Hoy es el primer domingo del año. Atrás quedaron los otros domingos, esos que vivimos con el más absoluto de los desconciertos. También con miedo. Nadie se los imaginó así, de esa manera en que las pesadillas se meten de golpe en nuestras vidas, como si esas vidas fueran necesariamente un país innoble donde se prohíben los sueños. Se preguntaba Edith Södergran sobre el miedo y ella misma, en uno de sus grandes poemas, encontraba la respuesta: «Soy una parte del infinito, soy una parte de la gran fuerza del todo, un mundo solitario dentro de millones de mundos». En ese magma de soledades juntas, de mundos conectados aunque sea por la magia para mí extraterrestre de la tecnología, en eso que llamamos pequeños gestos cotidianos que nos llenan de dignidad y de orgullo, el miedo estará ahí, claro que sí, porque forma parte imprescindible de lo humano, pero no tendrá la ultima palabra.

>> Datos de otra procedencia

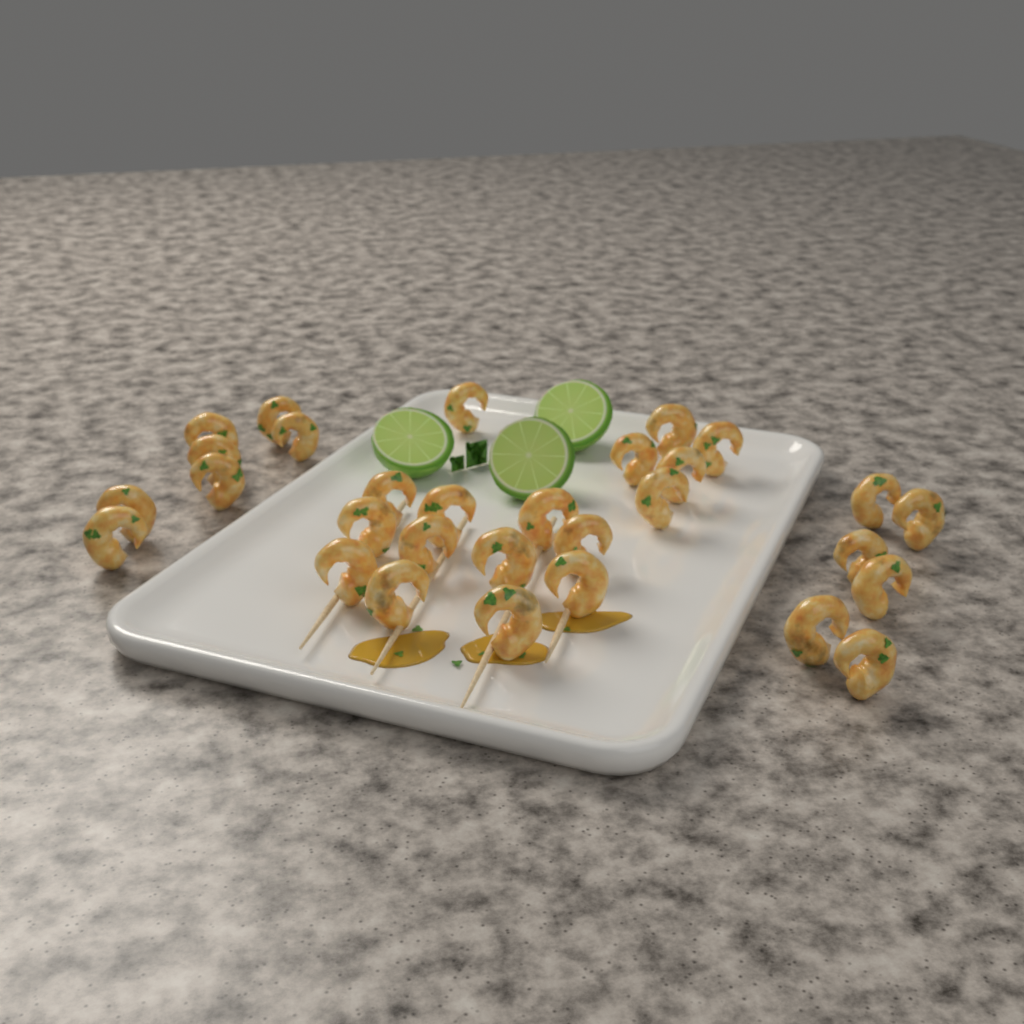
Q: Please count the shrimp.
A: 30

Este domingo es una parte de todos esos domingos en que nos atracó a mano armada un mal desconocido, en que la palabra vida era como esa ropa vieja que sólo sirve para vestir a lo inservible. El tiempo que viene no ha de ser el del olvido porque si olvidamos lo que nos hizo daño, lo que nos está haciendo daño, es como abrirle los brazos a su repetición, como entregarle al enemigo los argumentos mejores para que sin ninguna compasión nos descalabre.

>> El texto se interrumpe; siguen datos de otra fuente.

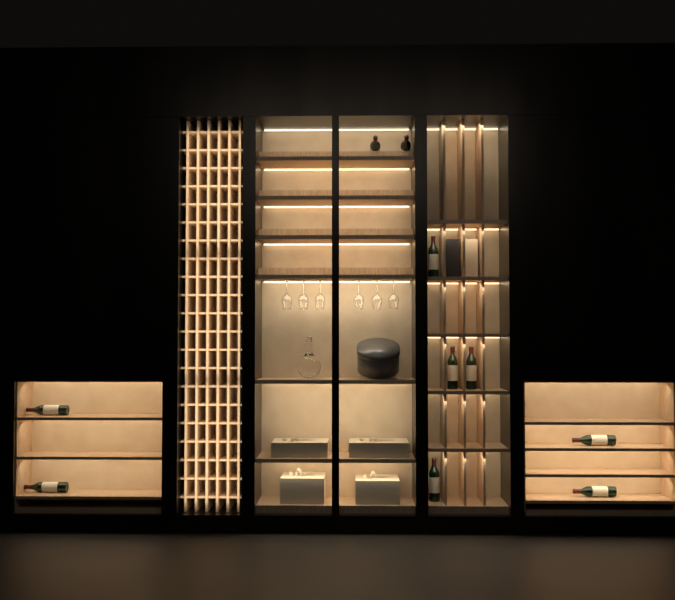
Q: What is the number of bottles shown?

Es imposible olvidar nada porque el maldito año que acabó hace unos días nunca se irá del todo. Nunca ningún tiempo se fue para siempre. Estará ahí, a la espera de que lo añadamos al tiempo de ahora, al que empieza casi hoy mismo y nos mira desde una exigencia que no podemos dejar caer en saco roto: volver a la tan cacareada normalidad es un cuento para anestesiarnos como decía León Felipe la conciencia, como la trampa que se abre a la candidez de la inocencia, como el chocolate del loro que enmascara las mentiras. Lo de antes de la pandemia era una normalidad impuesta para que triunfara sin medias tintas la injusticia. La misma pandemia, digan lo que digan, no ataca por igual a todo el mundo. Pues claro que no. Los ricos y los pobres no la sufren igual, pues claro que no. ¿Seguirán los desahucios en la nueva normalidad, las playas llenas de una gente abruptamente convertida en carne apaleada, los trabajos tan en precario que no evitan pasar hambre, la destrucción brutal de la naturaleza, la acumulación del dinero en las manos codiciosas de la lista Forbes, los asesinatos de mujeres a manos de quienes, uno a uno o en manada, rompen sus vidas porque ellos se pasan la igualdad por el arco del triunfo de una hombría canalla y anacrónica, la protección de lo privado por encima del bien público y común? ¿Seguirá siendo todo eso y más la nueva normalidad?

Hoy es el primer domingo del año. Por todas partes surgen futuros entusiastas, planes que enmienden errores del pasado, propósitos de enmienda y golpes de pecho que alivien los insomnios, palabras rimbombantes que como las del rey en Nochebuena callan más que dicen para que la fiesta siga siendo un festín para la inmensa minoría de los privilegios a destajo. Nadie sabe nada del tiempo que vendrá. A saber si los posibles desbarres en las fiestas de estos días nos llenarán otra vez de una angustia insoportable. Ojalá sea que no. Ojalá, también, que las vacunas vayan abriendo un camino luminoso a la esperanza y que cada cual pueda dibujarse el mapa de los sueños, como el que se inventó Robert Louis Stevenson para que encontrara un niño la isla del tesoro. Sé que hay ya mucho cansancio, que resulta difícil mirar con tranquilidad lo que nos pasa. Pero me quedo con ese poema de Edith Södergran que antes les decía, ese poema en que la inmensa poeta rusa que vivió casi toda su vida en los países escandinavos, se enfrentaba al tiempo de la devastación con otro tiempo bien distinto, el que nos habla de la necesidad de no claudicar, de plantarle cara al infortunio, de no sentir la vida como esa ropa vieja que sólo sirve para vestir a lo inservible. Celebrar, aunque sea tan difícil ahora mismo: «El triunfo de vivir, el triunfo de respirar, el triunfo de existir». Ahí nos vemos, en la necesidad de que lo que viene nos haga, al menos, moderadamente felices. Y con el recuerdo, hermoso y dolorido a la vez, de quienes ya no podrán acompañarnos. Ahí nos vemos este domingo. Ahí nos vemos.